═══ Quoted passage ═══
3rd Floor 1 Ashley Road

Altrincham, Cheshire

United Kingdom, WA14 2DT

7 October 2021

Dear Sirs

Rockley Photonics Holdings Limited

We have acted as Cayman Islands legal advisers to Rockley Photonics Holdings Limited, an exempted company incorporated in the Cayman Islands with limited liability (the “Company”) in connection with the Company’s registration statement on Form S-1, including all amendments or supplements thereto (the “Registration Statement”), filed with the United States Securities and Exchange Commission (the “Commission”) under the United States Securities Act of 1933 (the “Act”), as amended, relating to ordinary shares of the Company with a par value of $0.000004026575398 per share (the “Selling Shareholder Shares”) to be offered and sold by certain shareholders of the Company from time to time. This opinion is given in accordance with the terms of the Legal Matters section of the Registration Statement.
═══ Extracted records ═══
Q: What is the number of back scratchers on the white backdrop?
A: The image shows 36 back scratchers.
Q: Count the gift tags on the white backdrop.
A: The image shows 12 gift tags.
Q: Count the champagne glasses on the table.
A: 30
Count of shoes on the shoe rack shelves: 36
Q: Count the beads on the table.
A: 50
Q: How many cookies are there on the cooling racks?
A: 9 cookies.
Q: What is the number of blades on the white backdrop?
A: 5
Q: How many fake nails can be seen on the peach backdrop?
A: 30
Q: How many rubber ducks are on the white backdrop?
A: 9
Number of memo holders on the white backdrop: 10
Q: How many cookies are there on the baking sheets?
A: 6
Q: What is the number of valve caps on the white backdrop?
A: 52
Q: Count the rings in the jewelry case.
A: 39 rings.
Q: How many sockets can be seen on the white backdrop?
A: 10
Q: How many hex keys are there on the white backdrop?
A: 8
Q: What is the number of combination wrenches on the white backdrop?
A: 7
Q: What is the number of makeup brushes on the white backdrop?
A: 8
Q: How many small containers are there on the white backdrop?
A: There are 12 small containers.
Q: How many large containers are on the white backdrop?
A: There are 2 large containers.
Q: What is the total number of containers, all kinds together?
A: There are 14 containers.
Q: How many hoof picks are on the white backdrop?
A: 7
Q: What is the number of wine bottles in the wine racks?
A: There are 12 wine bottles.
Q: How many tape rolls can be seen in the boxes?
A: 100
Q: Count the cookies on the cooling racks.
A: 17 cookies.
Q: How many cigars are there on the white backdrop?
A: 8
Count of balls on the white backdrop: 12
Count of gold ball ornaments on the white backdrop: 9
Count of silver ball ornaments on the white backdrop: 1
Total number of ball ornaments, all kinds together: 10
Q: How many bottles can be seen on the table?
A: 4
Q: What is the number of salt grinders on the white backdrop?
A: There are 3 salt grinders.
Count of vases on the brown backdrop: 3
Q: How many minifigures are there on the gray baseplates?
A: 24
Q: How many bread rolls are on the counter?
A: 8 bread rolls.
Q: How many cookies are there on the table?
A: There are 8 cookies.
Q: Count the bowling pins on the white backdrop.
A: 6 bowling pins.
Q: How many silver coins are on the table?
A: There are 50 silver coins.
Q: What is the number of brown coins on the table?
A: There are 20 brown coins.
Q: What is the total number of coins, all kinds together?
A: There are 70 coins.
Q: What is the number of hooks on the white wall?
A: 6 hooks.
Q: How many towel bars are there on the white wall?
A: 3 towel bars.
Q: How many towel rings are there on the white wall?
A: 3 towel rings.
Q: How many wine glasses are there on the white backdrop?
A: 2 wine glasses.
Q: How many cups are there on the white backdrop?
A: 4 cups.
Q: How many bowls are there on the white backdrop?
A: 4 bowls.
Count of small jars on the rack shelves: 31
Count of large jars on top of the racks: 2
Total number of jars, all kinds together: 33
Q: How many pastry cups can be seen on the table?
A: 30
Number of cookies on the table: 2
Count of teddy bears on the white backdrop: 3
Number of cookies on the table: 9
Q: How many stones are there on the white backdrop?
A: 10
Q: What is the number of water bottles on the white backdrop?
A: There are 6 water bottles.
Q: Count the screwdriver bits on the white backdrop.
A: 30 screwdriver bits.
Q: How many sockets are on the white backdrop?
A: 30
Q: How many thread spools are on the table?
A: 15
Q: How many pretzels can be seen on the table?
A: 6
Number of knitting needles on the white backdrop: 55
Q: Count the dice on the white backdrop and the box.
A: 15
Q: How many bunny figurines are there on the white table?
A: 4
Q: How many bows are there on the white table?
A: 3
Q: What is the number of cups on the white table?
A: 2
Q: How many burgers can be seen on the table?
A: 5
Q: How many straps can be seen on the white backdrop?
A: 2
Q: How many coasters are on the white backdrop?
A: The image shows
═══
*Tasks*:
1/ In the opinion letter, where is Rockley Photonics Holdings Limited incorporated?
2/ Reproduce the opinion letter word for word from "United Kingdom, WA14" to "the Registration Statement.".

*Solutions to the problems*:
1/ The Cayman Islands

2/
United Kingdom, WA14 2DT

7 October 2021

Dear Sirs

Rockley Photonics Holdings Limited

We have acted as Cayman Islands legal advisers to Rockley Photonics Holdings Limited, an exempted company incorporated in the Cayman Islands with limited liability (the “Company”) in connection with the Company’s registration statement on Form S-1, including all amendments or supplements thereto (the “Registration Statement”), filed with the United States Securities and Exchange Commission (the “Commission”) under the United States Securities Act of 1933 (the “Act”), as amended, relating to ordinary shares of the Company with a par value of $0.000004026575398 per share (the “Selling Shareholder Shares”) to be offered and sold by certain shareholders of the Company from time to time. This opinion is given in accordance with the terms of the Legal Matters section of the Registration Statement.